Boris Burkhardt

Personal information
- Born: 2 September 1996 (age 29) The Hague, Netherlands

Sport
- Sport: Field hockey
- Position: Forward
- Club: Amsterdam

National team
- Years: Team / Caps / Goals
- 2015–2017: Netherlands U–21 / 8 / (11)
- 2016–: Netherlands Indoor / 29 / (42)
- 2023–: Netherlands / 12 / (4)

Medal record
Men's field hockey
Representing Netherlands
FIH Pro League
| Gold medal – first place | Season Four |  |
| Silver medal – second place | Season Five |  |
EuroHockey U–21 Championship
| Gold medal – first place | 2017 Valencia |  |
EuroHockey U–18 Championship
| Bronze medal – third place | 2013 Vienna |  |
Men's indoor hockey
FIH Indoor World Cup
| Silver medal – second place | 2023 Pretoria |  |
EuroHockey Indoor Championship
| Bronze medal – third place | 2020 Prague |  |
| Bronze medal – third place | 2022 Hamburg |  |

= Boris Burkhardt =

Dutch field hockey player (born 1996)

Boris Burkhardt (born 2 September 1996) is a Dutch field and indoor hockey player.

==Personal life==
Boris Burkhardt on 2 September 1996. He was born and raised in The Hague, Netherlands.

==Career==
===Domestic league===
In the Dutch national league, the Hoofdklasse, Burkhardt represents Amsterdam.

===Under–21===
Burkhardt made his international debut at under–21 level. He made his first appearances for the Netherlands U–21 team in 2015, during a test series against India and Germany in Breda.
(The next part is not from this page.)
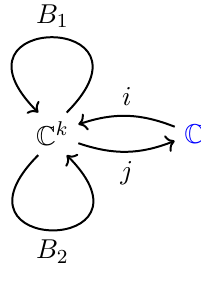
Figure 9. The ADHM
He didn't represent the national junior team again until 2017. He first appeared during a test match against Germany in Mönchengladbach, followed by the EuroHockey U–21 Championship in Valencia, where he won a gold medal.

===Oranje===
Burkhardt did not receive a call–up to the Oranje until 2023. He earned his first senior international cap during a match against India in Eindhoven, during the fourth season of the FIH Pro League.

Since his debut, he has gone on to compete in the fifth and sixth seasons of the FIH Pro League.

==International goals==
The following is a list of field hockey goals scored by Burkhardt at international level.
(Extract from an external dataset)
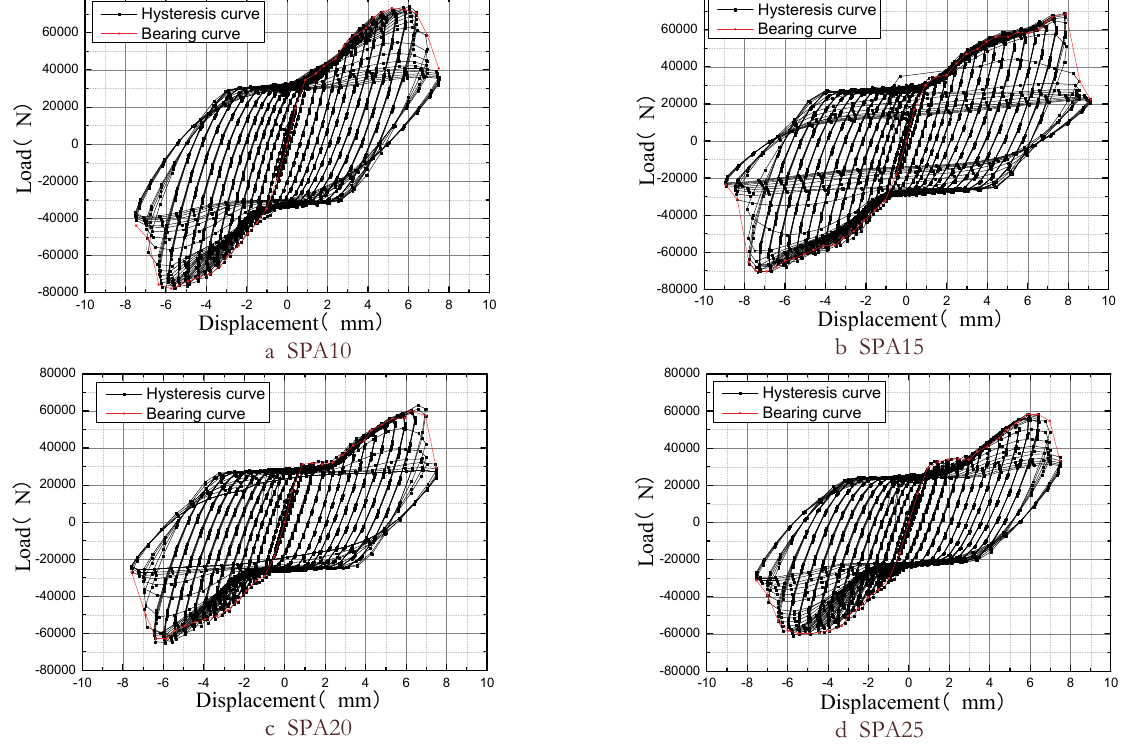
Figure 6: Hysteresis curves of dampers for SPA with different opening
| Goal | Date | Location | Opponent | Score | Result | Competition | Ref. |
| 1 | 7 June 2023 | HC Oranje-Rood, Eindhoven, Netherlands | India | 2–1 | 4–1 | 2022–23 FIH Pro League |  |
| 2 | 10 June 2023 | 2–1 | 3–2 |  |
| 3 | 4 July 2023 | Wilrijkse Plein, Antwerp, Belgium | Belgium | 4–2 | 4–2 |  |
| 4 | 28 July 2023 | Estadi Martí Colomer, Terrassa, Spain | Spain | 2–0 | 3–3 | Test Match |  |

==Indoor hockey==
In addition to field hockey, Burkhardt also represents the Netherlands Indoor team.

He has medalled with the national indoor team on three occasions. He took home bronze medals at the 2020 and 2022 iterations of the EuroHockey Indoor Championship, as well as a silver medal at the 2023 FIH Indoor World Cup, held in Pretoria.